King Salman of Saudi Arabia will arrive in Russia this week to conduct the first official visit to the country by a Saudi king, a senior Kremlin aide said Monday.
“We are awaiting the king’s visit on Thursday,” President Vladimir Putin’s foreign policy aide, Yury Ushakov, was quoted by the state TASS news agency as saying.
Saudi Arabia’s ministry of information called the visit by 81-year-old Salman “historic” as it would be the first official visit to Russia by a Saudi monarch.
Putin visited Riyadh in 2007.
The visit comes a month before members of the OPEC oil cartel, of which Saudi Arabia is the biggest producer, are due to meet with the other nations that have joined them in cutting crude output, including Russia, to discuss extending the pact that has helped prop up prices.
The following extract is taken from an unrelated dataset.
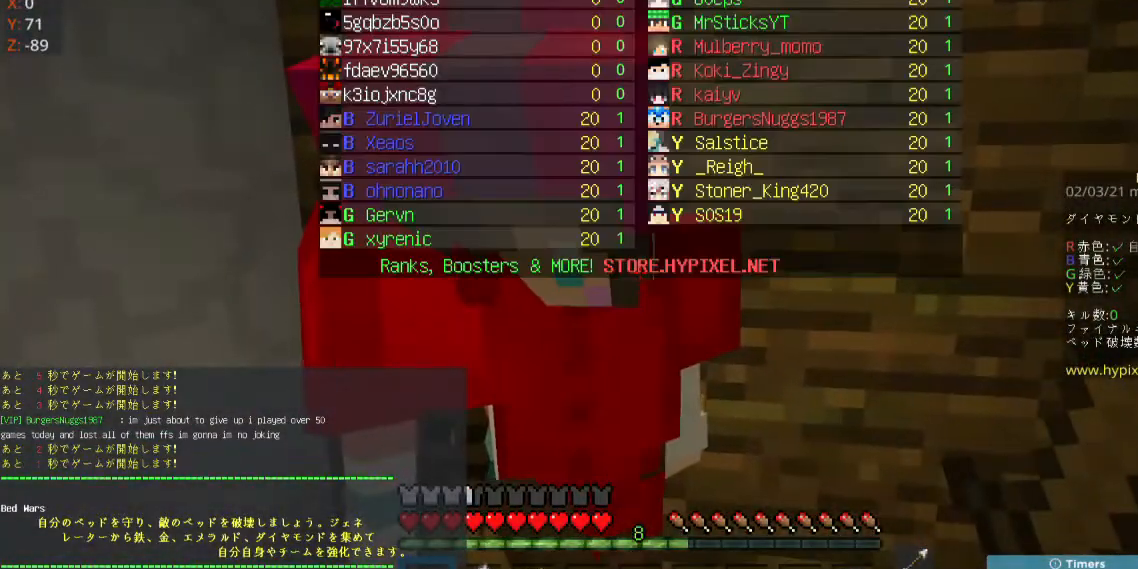
{"keys": ["w"], "mouse": [], "events": [[100, "w", "down"]]}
King Salman is expected to ask Russia’s support and commitment to ensure that the production cuts deal continues, following Saudi Arabia’s cut of its output to around 10 million barrels per day to help control a glut in world oil supplies.
OPEC and its allies agreed from the beginning of 2017 to cut their production by around 1.8 million barrels per day for six months. It was subsequently extended through March 2018.
The pact has helped reduce crude supplies on the market and the price to climb to around $55 per barrel currently.
“King Salman does not do courtesy calls so it can be reasonably assumed that his first official visit to the Russian capital is a serious event,” wrote Chris Weafer, a senior partner at Macro-Advisory, a consultancy.
“It is not too many years ago that such a visit would have been difficult, if not impossible. Today that has changed 180 degrees. Both countries now see political and economic advantages from a closer, albeit pragmatic, relationship.”
Saudi Arabia and Russia are heavily dependent on oil exports and the plunge of the price of crude that began in 2014 lashed both of their economies.
While Russia and Saudi Arabia are now allies on the global oil market, they are on the opposite sides in the Syria conflict, with Moscow supporting the regime of President Bashar al-Assad and Riyadh backing the opposition.
Another potential point of disagreement between Riyadh and Moscow could be Yemen, where a Saudi-led coalition has been bombing Huthi rebels since 2015, drawing criticism from Moscow.